18. "Prom" yani yıl sonu balosu
Liseden mezun olan kızların sevincine, beni hala
baloya davet eden çıkmadı telaşlarına, giyecekleri kıyafetlerinin seçimine, babalarının
“kızım tam 11’de evde olsun” tehditlerine, balo sonrası yaşanan istenmeyen
olaylara hep gülerek, heyecanlanarak, şaşırarak baktık. Ama bizim yıl sonu
mezuniyet törenlerimiz asla onların prom’larının havasını oluşturmadı. Kaldı ki
kızı evden alabileceğimiz limuzinlerimiz bile yaygın değil hala.
19. Bozukluk
Yıl olmuş 2014 hala filmlerde ankesörlü telefonla
görüşme yapabilmek için bozukluk peşinde gezinen Amerikalıları gördükçe,
bizdeki kredi kartı ile aramalar yapabildiğimiz telefonlarla gurur duyuyoruz. Ya
filmlerde kolaylık olsun diye böyle yapıyorlar ya da hala bozukluk ile çalışan
ankesörlü telefonlar kullanıyorlar. Bu konuda onlardan ileri olabiliriz.
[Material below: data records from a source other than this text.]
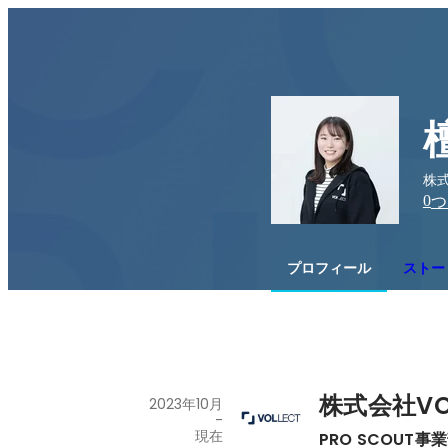
株式
0
つ
プロフィール
ストー
株式会社VO
2023年10月
-
現在
PRO SCOUT事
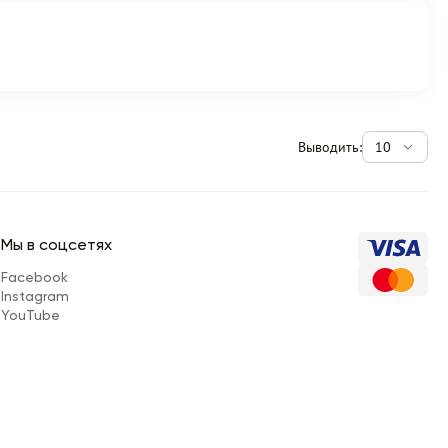
Выводить:
10
Мы в соцсетях
Facebook
Instagram
YouTube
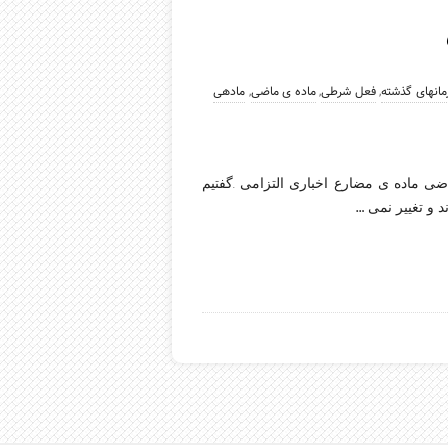
مانهای گذشته
,
فعل شرطی
,
ماده ی ماضی
,
مادهی
 ماده ی مضارع-اخباری التزامی .گفتیم
…
 و تغییر نمی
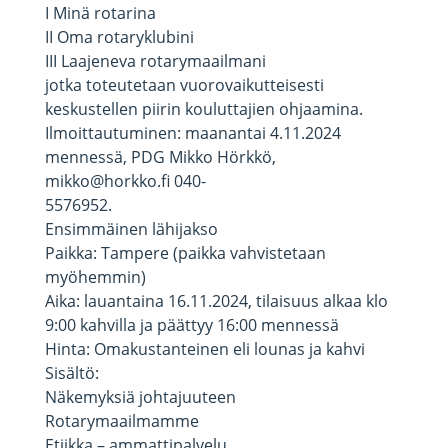
I Minä rotarina
II Oma rotaryklubini
III Laajeneva rotarymaailmani
jotka toteutetaan vuorovaikutteisesti
keskustellen piirin kouluttajien ohjaamina.
Ilmoittautuminen: maanantai 4.11.2024
mennessä, PDG Mikko Hörkkö,
mikko@horkko.fi 040-
5576952.
Ensimmäinen lähijakso
Paikka: Tampere (paikka vahvistetaan
myöhemmin)
Aika: lauantaina 16.11.2024, tilaisuus alkaa klo
9:00 kahvilla ja päättyy 16:00 mennessä
Hinta: Omakustanteinen eli lounas ja kahvi
Sisältö:
Näkemyksiä johtajuuteen
Rotarymaailmamme
Etiikka – ammattipalvelu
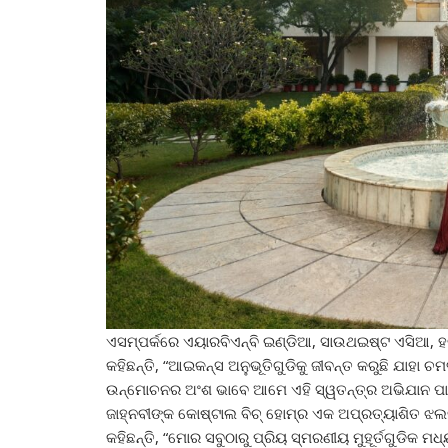
ଏସମ୍ପର୍କରେ ଏୟାରବିଏନ୍‌ବି ଇଣ୍ଡିଆ, ସାଉଥଇଷ୍ଟ ଏସିଆ, 
କହିଛନ୍ତି, “ଆଇକନ୍ସ ଅନୁଭୂତିଗୁଡିକୁ ଜୀବନ୍ତ କରୁଛି ଯାହା
ଉନ୍ମୋଚନର ଅଂଶ ଭାବେ ଆମେ ଏହି ସ୍ୱତନ୍ତ୍ର ଅଭିଯାନ ପାଇଁ 
ଜାହ୍ନବୀଙ୍କ କୋଷ୍ଟାଲ ବିଚ୍ ହୋମ୍‌ର ଏକ ଅପ୍ରତ୍ୟାଶିତ ଝଲ
କହିଛନ୍ତି, “ମୋର ସବୁଠାରୁ ପ୍ରିୟ ସ୍ମରଣୀୟ ମୁହୂର୍ତଗୁଡି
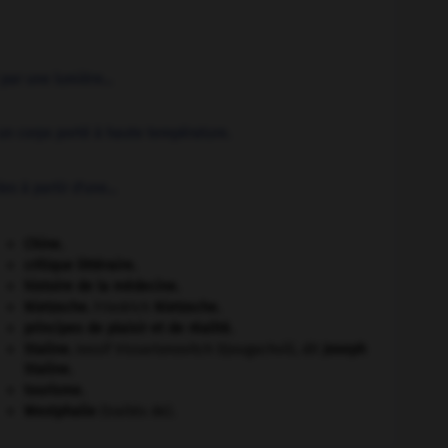
par une lumière...
 un corps porté à haute température.
s à partir d'une...
Chine
.
critique littéraire.
histoire de la médecine.
Nietzsche
.
Friedrich
Nietzsche
.
principes de plaisir et de réalité.
Staline
.
Iossif Vissarionovitch Djougachvili, dit
Joseph
Staline
.
tourisme.
Westphalie
(traités de).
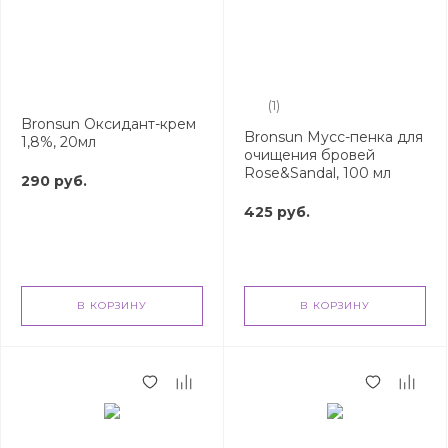
(1)
Bronsun Оксидант-крем
Bronsun Мусс-пенка для
1,8%, 20мл
очищения бровей
Rose&Sandal, 100 мл
290 руб.
425 руб.
В КОРЗИНУ
В КОРЗИНУ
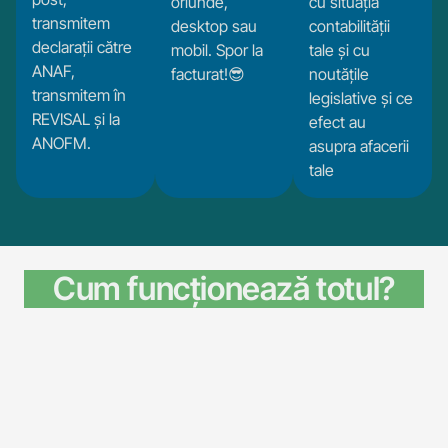
oriunde,
cu situația
transmitem
desktop sau
contabilității
declarații către
mobil. Spor la
tale și cu
ANAF,
facturat!😎
noutățile
transmitem în
legislative și ce
REVISAL și la
efect au
ANOFM.
asupra afacerii
tale
Cum funcționează totul?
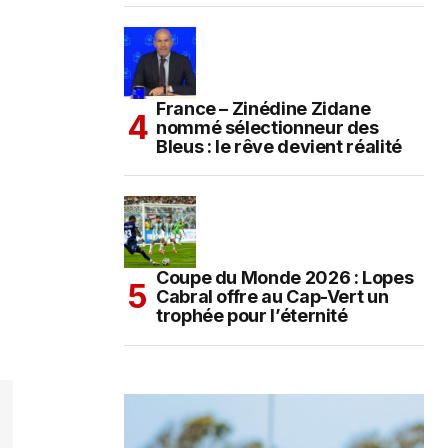
France – Zinédine Zidane
nommé sélectionneur des
Bleus : le rêve devient réalité
Coupe du Monde 2026 : Lopes
Cabral offre au Cap-Vert un
trophée pour l’éternité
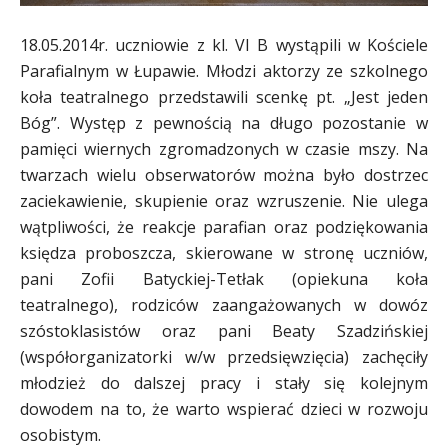
18.05.2014r. uczniowie z kl. VI B wystąpili w Kościele
Parafialnym w Łupawie. Młodzi aktorzy ze szkolnego
koła teatralnego przedstawili scenkę pt. „Jest jeden
Bóg”. Występ z pewnością na długo pozostanie w
pamięci wiernych zgromadzonych w czasie mszy. Na
twarzach wielu obserwatorów można było dostrzec
zaciekawienie, skupienie oraz wzruszenie. Nie ulega
wątpliwości, że reakcje parafian oraz podziękowania
księdza proboszcza, skierowane w stronę uczniów,
pani Zofii Batyckiej-Tetłak (opiekuna koła
teatralnego), rodziców zaangażowanych w dowóz
szóstoklasistów oraz pani Beaty Szadzińskiej
(współorganizatorki w/w przedsięwzięcia) zachęciły
młodzież do dalszej pracy i stały się kolejnym
dowodem na to, że warto wspierać dzieci w rozwoju
osobistym.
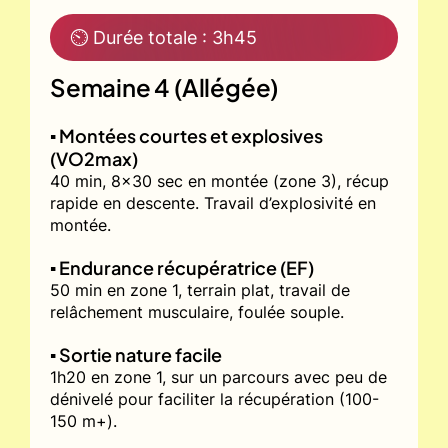
⏲ Durée totale : 3h45
Semaine 4 (Allégée)
▪️ Montées courtes et explosives
(VO2max)
40 min, 8x30 sec en montée (zone 3), récup
rapide en descente. Travail d’explosivité en
montée.
▪️ Endurance récupératrice (EF)
50 min en zone 1, terrain plat, travail de
relâchement musculaire, foulée souple.
▪️ Sortie nature facile
1h20 en zone 1, sur un parcours avec peu de
dénivelé pour faciliter la récupération (100-
150 m+).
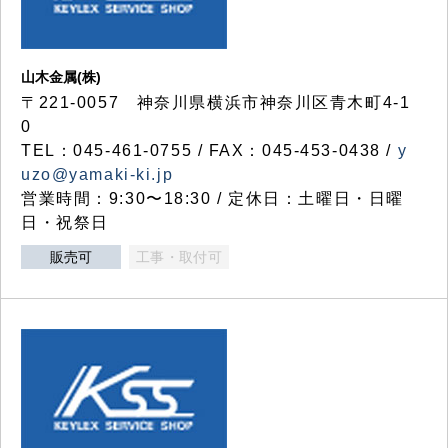
山木金属(株)
〒221-0057 神奈川県横浜市神奈川区青木町4-1
0
TEL：045-461-0755 / FAX：045-453-0438 /
y
uzo@yamaki-ki.jp
営業時間：9:30〜18:30 / 定休日：土曜日・日曜
日・祝祭日
販売可
工事・取付可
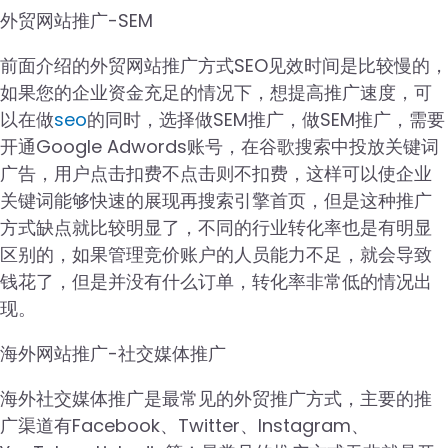
外贸网站推广-SEM
前面介绍的外贸网站推广方式SEO见效时间是比较慢的，
如果您的企业资金充足的情况下，想提高推广速度，可
以在做
seo
的同时，选择做SEM推广，做SEM推广，需要
开通Google Adwords账号，在谷歌搜索中投放关键词
广告，用户点击扣费不点击则不扣费，这样可以使企业
关键词能够快速的展现再搜索引擎首页，但是这种推广
方式缺点就比较明显了，不同的行业转化率也是有明显
区别的，如果管理竞价账户的人员能力不足，就会导致
钱花了，但是并没有什么订单，转化率非常低的情况出
现。
海外网站推广-社交媒体推广
海外社交媒体推广是最常见的外贸推广方式，主要的推
广渠道有Facebook、Twitter、Instagram、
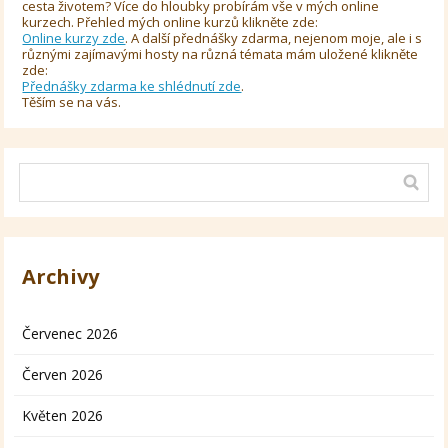
cesta životem? Více do hloubky probírám vše v mých online
kurzech. Přehled mých online kurzů klikněte zde:
Online kurzy zde
. A další přednášky zdarma, nejenom moje, ale i s
různými zajímavými hosty na různá témata mám uložené klikněte
zde:
Přednášky zdarma ke shlédnutí zde
.
Těším se na vás.
Archivy
Červenec 2026
Červen 2026
Květen 2026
20. Kapıya gazete fırlatan çocuk
Banliyölerin vazgeçilmezi. Çoğu zaman bize bu
çocukları yaramaz, gıcık, sinir olarak tanıtsalar da aslında tanısak bence iyi
çocuklar.
21. Seri katil yetiştiren anneler
Amerika’da seri katillerin %99’unun
yetiştirilmelerinde baskıcı anneler olduğunu görüyoruz. Nefes aldırmayan, bir
bakışlarıyla çocukları odalarına hapseden, kendilerinden habersiz su içilmesine
dahi bozulan, psikolojik harp tekniklerini çok iyi bilen, derin anneler…annelerimiz.
22. En ufak tıkırtıda tüfeğiyle kapıya dikilen dayı
Amerika’da bir çiftlik evinin kapısını çalacaksanız
iki kere düşünün. Çünkü ıssızın ortasındaki, ön bahçelerinde mısır ekili bu
evlerin kapısını çaldığınızda karşınıza %90 mermiyi namluya vermiş, ağzında
sigarasıyla eli tüfekli bir dayı çıkacaktır. Kendinizi tanıtmanız için size
sadece 5 saniye veren bu dayıların hiç şakası yoktur.
23. Kaslı itfaiyeci
Amerikalı kadınların yıllar yılı neden bir numaralı
fantezilerinin itfaiyeciler olduğunu anlamamıza vesile olmuş abilerdir. Sanırım
amerika’da itfaiyeci olabilmenin ön şartı adonistir. Bizde ise böyle bir kaygı
asla yoktur. Hortum tutabiliyorsanız kafi.
24. Mahkeme jürisi
İşte çok uzaktan izlediğimiz bir başka oluşum. 12
kişiden oluşan, içinde her ırktan, her meslekten insan bulunan, günlerce bir
odaya kapanıp en zorlu cinayet davalarını, vs. tartışan ulvi görev. Hala bir
manavın nasıl olup da en zorlu davaların altından kalktığına inanamıyor olmamız
bizim ayıbımız.
25. Homeless
Ellerinde market arabalarıyla dolaşan, çoğu bu hayatsı
bilinçli olarak seçmiş olan, aslında hepsi zeki insanlar olan homeless’lara
(evsiz) karşı da Türk insanını bir sempatisi ve özlemi vardır. Bizim evsizlerimiz
genellikle tinerci, hapçı olarak görülürken Amerika’nın homeless’ı nedense bize
hep tatlı gelmiştir.
26. Seri Katil
İçimizdeki en büyük ukte. Yıllardır her muhabbet
bir noktada “bizde niye seri katil yok abi?” noktasına gelir takılır. Onların zekice
işledikleri cinayetler, bıraktıkları ipuçları, polisle dalga geçmeleri hepimizi
zevkten dört köşe yapar. Ülke olarak seri katillere duyduğumuz bu açlığı çivici
katil, kolici katil, vb. maalesef giderememiştir.